4 September 2016

The Guardian: Angela Merkel and Marine Le Pen: one of them will shape Europe’s future

Two very different women hold Europe’s future in their hands – and neither of them is Theresa May. The battle for Europe’s soul is being waged between Angela Merkel and Marine Le Pen. This is a clash of personalities and visions: Germany’s chancellor v the leader of France’s Front National, the largest far-right party in Europe. As Britain prepares to leave the EU, the Franco-German dimension of the continent’s destiny has arguably never been so important since the end of the cold war. What is at stake is momentous: whether Europe can survive as a project, and whether fundamental principles such as the rule of law, democracy and tolerance can be salvaged. The battle will play out nationally in 2017, in key elections in France and Germany, but it concerns all Europeans. [...]

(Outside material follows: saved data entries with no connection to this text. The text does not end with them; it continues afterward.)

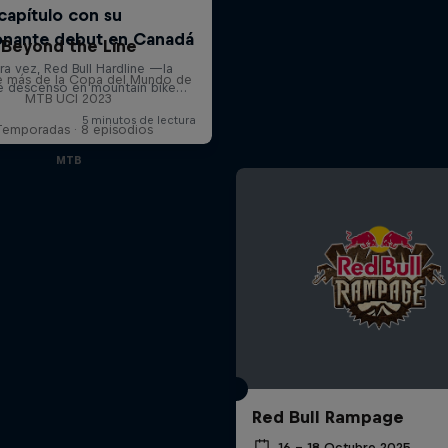
Beyond the Line
e más de la Copa del Mundo de
MTB UCI 2023
Temporadas · 8 episodios
MTB
Red Bull Rampage
16 – 18 Octubre 2025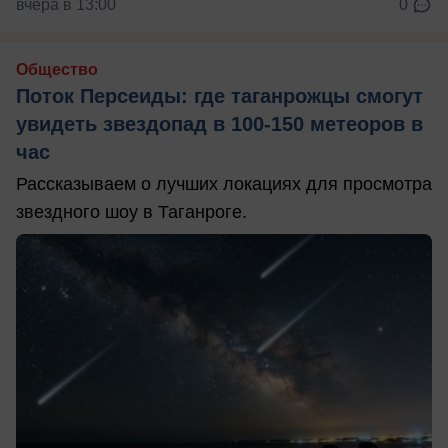
вчера в 13:00
0
Общество
Поток Персеиды: где таганрожцы смогут
увидеть звездопад в 100-150 метеоров в
час
Рассказываем о лучших локациях для просмотра
звездного шоу в Таганроге.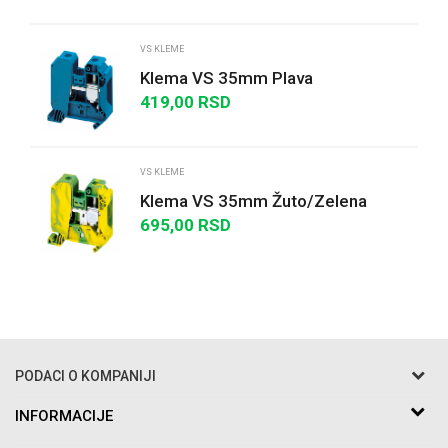
VS KLEME
Klema VS 35mm Plava
419,00
RSD
POŠALJI
VS KLEME
Klema VS 35mm Žuto/Zelena
695,00
RSD
PODACI O KOMPANIJI
Razo DOO
INFORMACIJE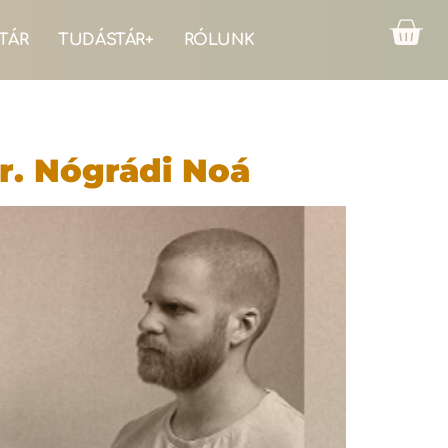
TÁR
TUDÁSTÁR+
RÓLUNK
Dr. Nógrádi Noá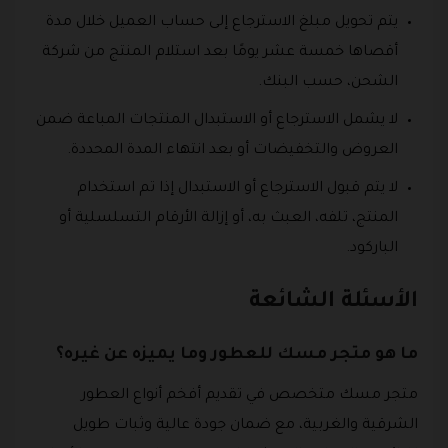
يتم تحويل مبلغ الاسترجاع إلى حساب العميل خلال مدة
أقصاها خمسة عشر يومًا بعد استلام المنتج من شركة
الشحن، حسب البنك.
لا يشمل الاسترجاع أو الاستبدال المنتجات المباعة ضمن
العروض والتخفيضات أو بعد انتهاء المدة المحددة.
لا يتم قبول الاسترجاع أو الاستبدال إذا تم استخدام
المنتج، تلفه، العبث به، أو إزالة الأرقام التسلسلية أو
الباركود.
الأسئلة الشائعة
ما هو متجر مسك للعطور وما يميزه عن غيره؟
متجر مسك متخصص في تقديم أفخم أنواع العطور
الشرقية والغربية، مع ضمان جودة عالية وثبات طويل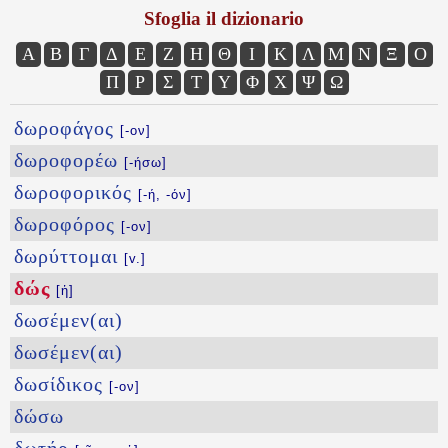
Sfoglia il dizionario
Α
Β
Γ
Δ
Ε
Ζ
Η
Θ
Ι
Κ
Λ
Μ
Ν
Ξ
Ο
Π
Ρ
Σ
Τ
Υ
Φ
Χ
Ψ
Ω
δωροφάγος
[-ον]
δωροφορέω
[-ήσω]
δωροφορικός
[-ή, -όν]
δωροφόρος
[-ον]
δωρύττομαι
[v.]
δώς
[ἡ]
δωσέμεν(αι)
δωσέμεν(αι)
δωσίδικος
[-ον]
δώσω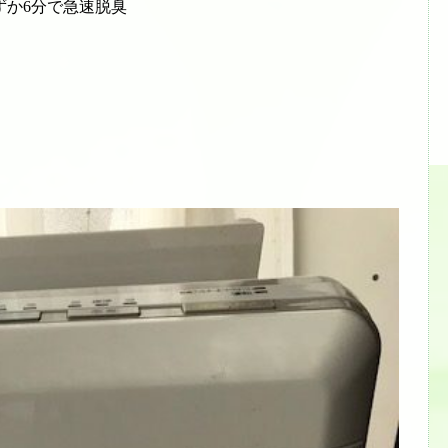
ずか6分で急速脱臭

These two women have one thing in common and one thing only: the depth of their political conviction. Angela Merkel has been unwavering in her message that welcoming refugees is the right thing to do; Le Pen fumes against “rampant Islamisation” of the continent. Merkel wants to save the European project; Le Pen is fully aligned with forces that want to dismantle it (she recently said on CNN that France had become an EU “province”). Merkel nurtures the transatlantic link; Le Pen admires Putin’s Russia – her party sits at the heart of pro-Kremlin networks in Europe, financial ones among them. Le Pen’s ideology draws from France’s historical far right, the ideas of Charles Maurras and colonial racism; Merkel is the daughter of a Protestant pastor for whom individual freedoms are paramount values. Le Pen has always made much about being divorced and smoking cigarettes (trying to cast herself in the image of a modern woman); Merkel’s personal style is more subdued, which isn’t to say her character is less ironclad.

For decades what drove the European project was the so-called “Franco-German engine”. It is now all but broken – mainly because of France’s economic weaknesses, which have severely unbalanced the relationship. What now drives European politics is a different kind of Franco-German equation, one in which Merkel, often faulted for her eurozone policies, has on several occasions attempted to give France’s socialist government some financial breathing space against Le Pen – including by sparing France the wrath of the EU commission for disrespecting deficit targets.